By decongesting the law enforcement system, plea bargaining enables prosecutors to concentrate on the few significant cases where severe punishment is required. In corruption cases, junior government officers who were bribed with small sums are allowed to plea-bargain so that the prosecution may concentrate on putting the senior officers in jail.

At the same time, by plea bargaining, the prosecution is able to secure the cooperation of such junior officers to testify against their seniors. In a corrupt transaction, a bargain given to the lesser players on condition that they help in the prosecution and conviction of the major players.

But dangers lurk in the process. Sometimes, plea bargaining itself becomes an avenue for corruption. The leeway granted to investigators and prosecutors to plea-bargain could be used by the same prosecutors to enter into corrupt transactions with suspects. It is also accused of subverting the due administration of justice by making the outcome of an investigation dependent on the negotiation skills of the accused’s lawyer other than the strength of the evidence and the court’s conscience. In other cases, it is thought to encourage the people to plead guilty to offences they have not committed, rather than deal with the uncertainties of trial.

But its proponents say that the evils that come with its practice are far outweighed by the benefits. The American criminal law administration has in fact become so reliant on it that it is said that the system would cease to function if plea-bargaining was stopped. Some researchers estimate that 90 percent of all convictions in the US are obtained through the system.

While most other countries detest the practice, it is said to be slowly creeping into each country. In Kenya, although it is not legally allowed, it is widely practised in murder cases, where the criminal suspects agree to admit to charges of manslaughter rather than risk the death sentence. The Attorney-General’s office often agrees to this arrangement where there is a real risk of the suspect being acquitted on the murder charges.

The Criminal Procedure Code also adopts the spirit of plea bargaining in Section 176 where it says: “In all cases, the court may promote reconciliation and encourage and facilitate the settlement in an amicable way of proceedings for common assault, or for any other offence of a personal or private nature not amounting to felony, and not aggravated in degree, on term of payment of compensation or other terms approved by the court, and may thereupon order the proceedings to be stayed or terminated.”
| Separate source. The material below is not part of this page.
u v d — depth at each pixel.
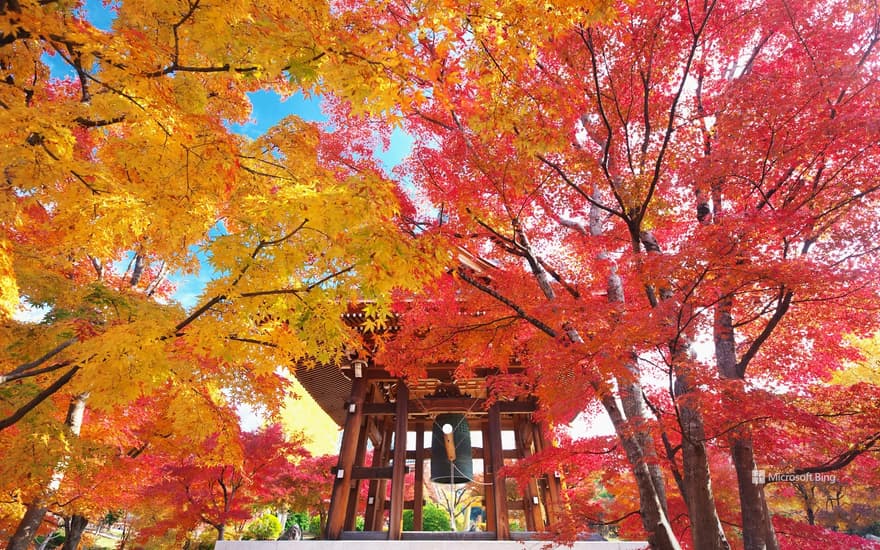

If adopted in corruption prosecutions, plea bargaining will enable the state to enter into agreements with accused people, by which suspects agree to pay back monies or property corruptly obtained in exchange for lenient sentences. It will also enable the state to secure the cooperation of employees and junior government officers in the prosecution of the “real” beneficiaries of corrupt deals. And as the successful detection of corruption often depends on insider information, a promise of leniency will encourage participants to blow the whistle on co-suspects.

Legal scholars have suggested many ways of dealing with the weaknesses of plea bargaining. One is to grant courts more influence in the type of bargain entered into. In doing so, the public interest I every bargain is protected and the possibility of corrupt collusion between prosecutors and the accused people is eradicated. The courts could also be given the role of supervising the accused’s compliance with the terms of the bargain. A remnant power would rest with the judicial officer to revert to a severe sentence where the accused person fails to comply as required.

Many cases that would bog down the criminal prosecution system can thus be dealt with speedily and conclusively. Convictions will be better assured in the significant cases. Without plea bargaining, the 60 per cent failure rate in public prosecutions will remain and the fight against corruption will fail.